SFRP1 can also affect non-canonical Wnt signalling, including the Wnt-PCP- (planar cell polarity) and Wnt-Ca2+-pathway. Recent studies in explant-cultures of mouse and human breast tissue have shown that SFRP1 can further antagonise oestrogen-induced responses, including progesterone receptor (PR) activation [30, 51]. The authors hypothesised that the diminished SFRP1 expression seen in atypical hyperplasia leads to enhanced ER activity and contributes to the development of this premalignant lesion. Though the new 33 CMT cohort had mixed grades and unknown ER/PR status, all cases within our previous cohort of 27 CMTs were higher grade ERneg cancer so that SFRP1 suppression is likely to have an additional role to possibly enhancing ER-signalling in our new cohort. For example, SFRP1 can bind to RANK ligand (RANKL) and thereby inhibit RANK signalling [52], a pathway critical for progesterone-induced mammary epithelial cell proliferation, carcinogenesis and lung metastasis formation [53, 54]. It can therefore not be ruled out that the RANK-pathway may be activated in our SFRP1low CMTs.

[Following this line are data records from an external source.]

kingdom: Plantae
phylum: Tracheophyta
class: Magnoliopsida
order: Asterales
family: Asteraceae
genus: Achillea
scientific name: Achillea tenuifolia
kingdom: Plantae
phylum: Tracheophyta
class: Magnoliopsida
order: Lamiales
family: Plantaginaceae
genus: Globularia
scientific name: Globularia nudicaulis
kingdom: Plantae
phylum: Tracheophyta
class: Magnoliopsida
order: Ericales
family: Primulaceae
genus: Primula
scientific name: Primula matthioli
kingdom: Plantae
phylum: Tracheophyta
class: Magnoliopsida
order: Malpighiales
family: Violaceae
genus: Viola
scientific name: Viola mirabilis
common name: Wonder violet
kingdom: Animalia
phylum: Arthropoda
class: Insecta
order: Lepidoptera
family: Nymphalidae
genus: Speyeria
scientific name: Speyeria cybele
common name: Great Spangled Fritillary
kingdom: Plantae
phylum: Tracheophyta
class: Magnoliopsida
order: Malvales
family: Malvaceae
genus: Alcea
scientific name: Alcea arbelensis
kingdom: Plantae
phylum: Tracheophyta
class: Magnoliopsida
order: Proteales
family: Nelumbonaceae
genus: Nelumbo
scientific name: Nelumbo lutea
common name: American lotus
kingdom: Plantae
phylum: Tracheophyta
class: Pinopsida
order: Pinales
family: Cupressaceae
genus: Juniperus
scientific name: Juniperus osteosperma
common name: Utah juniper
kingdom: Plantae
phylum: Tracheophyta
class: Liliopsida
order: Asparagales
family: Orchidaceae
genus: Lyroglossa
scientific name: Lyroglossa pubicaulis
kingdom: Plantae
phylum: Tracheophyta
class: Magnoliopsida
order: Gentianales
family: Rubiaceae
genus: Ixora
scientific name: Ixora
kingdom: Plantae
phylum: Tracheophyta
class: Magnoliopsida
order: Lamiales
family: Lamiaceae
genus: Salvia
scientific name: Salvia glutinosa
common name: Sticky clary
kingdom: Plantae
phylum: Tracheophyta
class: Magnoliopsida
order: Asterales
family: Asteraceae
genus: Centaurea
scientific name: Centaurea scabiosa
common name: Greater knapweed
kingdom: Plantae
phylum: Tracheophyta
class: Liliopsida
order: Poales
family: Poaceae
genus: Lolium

Although SFRP1 is downregulated in most breast cancers, this is not the case in the medullary type often associated with triple-negative breast cancers (TNBC), characterised by their lack of hormone receptors ER/PR and HER2. Hence, SFRP1 expression is counter-intuitively often found in younger patients, with higher tumour stage, -size and -grade [55]. However, it is noteworthy that while TNBC are generally more aggressive, the medullary subtype has a better prognosis [56].

In conclusion, our data is consistent with SFRP1 being a potential suppressor of canine mammary tumour progression, and has shown that reduced β-catenin membrane localisation is associated with higher tumour grade and metastasis formation in dogs, but that SFRP1 expression is not significantly associated with β-catenin membrane localisation. Further work is necessary to confirm SFRP1 as a suppressor of mammary tumour progression in the dog similarly to its tumour suppressive role in human breast cancer; to test whether a reduction in SFRP1 leads to an activation of canonical and/or non-canonical Wnt-signalling pathways in canine cancer; and to find out whether CMTs with low SFRP1 may respond to Wnt-inhibiting drug treatment with e.g. SFRP1-mimicking peptides [57].